> **EXERCISE GOAL**: Set out every line of the items below as a Markdown table with the columns Row and Line, numbering the rows in order and leaving out blank lines.

____________

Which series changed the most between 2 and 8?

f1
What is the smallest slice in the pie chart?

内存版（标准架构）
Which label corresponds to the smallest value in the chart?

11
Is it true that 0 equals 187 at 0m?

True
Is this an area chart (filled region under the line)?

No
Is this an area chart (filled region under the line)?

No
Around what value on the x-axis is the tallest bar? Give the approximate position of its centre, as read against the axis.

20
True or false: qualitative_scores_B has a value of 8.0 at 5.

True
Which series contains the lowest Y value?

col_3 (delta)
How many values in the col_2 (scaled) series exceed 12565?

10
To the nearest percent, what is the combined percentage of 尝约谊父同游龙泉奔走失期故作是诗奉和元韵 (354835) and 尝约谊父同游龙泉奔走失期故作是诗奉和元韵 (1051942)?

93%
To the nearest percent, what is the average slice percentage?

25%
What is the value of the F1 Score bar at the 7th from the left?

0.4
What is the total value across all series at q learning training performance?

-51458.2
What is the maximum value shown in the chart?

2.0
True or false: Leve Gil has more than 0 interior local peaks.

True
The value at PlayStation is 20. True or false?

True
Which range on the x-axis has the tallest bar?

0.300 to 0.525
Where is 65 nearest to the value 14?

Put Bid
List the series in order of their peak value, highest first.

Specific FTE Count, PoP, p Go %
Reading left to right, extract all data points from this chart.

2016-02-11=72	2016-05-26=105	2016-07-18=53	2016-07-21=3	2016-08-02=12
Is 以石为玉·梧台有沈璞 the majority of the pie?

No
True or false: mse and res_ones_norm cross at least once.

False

____________

> **RESULT OF THE EXERCISE**:
| Row | Line |
|---|---|
| 1 | Which series changed the most between 2 and 8? |
| 2 | f1 |
| 3 | What is the smallest slice in the pie chart? |
| 4 | 内存版（标准架构） |
| 5 | Which label corresponds to the smallest value in the chart? |
| 6 | 11 |
| 7 | Is it true that 0 equals 187 at 0m? |
| 8 | True |
| 9 | Is this an area chart (filled region under the line)? |
| 10 | No |
| 11 | Is this an area chart (filled region under the line)? |
| 12 | No |
| 13 | Around what value on the x-axis is the tallest bar? Give the approximate position of its centre, as read against the axis. |
| 14 | 20 |
| 15 | True or false: qualitative_scores_B has a value of 8.0 at 5. |
| 16 | True |
| 17 | Which series contains the lowest Y value? |
| 18 | col_3 (delta) |
| 19 | How many values in the col_2 (scaled) series exceed 12565? |
| 20 | 10 |
| 21 | To the nearest percent, what is the combined percentage of 尝约谊父同游龙泉奔走失期故作是诗奉和元韵 (354835) and 尝约谊父同游龙泉奔走失期故作是诗奉和元韵 (1051942)? |
| 22 | 93% |
| 23 | To the nearest percent, what is the average slice percentage? |
| 24 | 25% |
| 25 | What is the value of the F1 Score bar at the 7th from the left? |
| 26 | 0.4 |
| 27 | What is the total value across all series at q learning training performance? |
| 28 | -51458.2 |
| 29 | What is the maximum value shown in the chart? |
| 30 | 2.0 |
| 31 | True or false: Leve Gil has more than 0 interior local peaks. |
| 32 | True |
| 33 | The value at PlayStation is 20. True or false? |
| 34 | True |
| 35 | Which range on the x-axis has the tallest bar? |
| 36 | 0.300 to 0.525 |
| 37 | Where is 65 nearest to the value 14? |
| 38 | Put Bid |
| 39 | List the series in order of their peak value, highest first. |
| 40 | Specific FTE Count, PoP, p Go % |
| 41 | Reading left to right, extract all data points from this chart. |
| 42 | 2016-02-11=72	2016-05-26=105	2016-07-18=53	2016-07-21=3	2016-08-02=12 |
| 43 | Is 以石为玉·梧台有沈璞 the majority of the pie? |
| 44 | No |
| 45 | True or false: mse and res_ones_norm cross at least once. |
| 46 | False |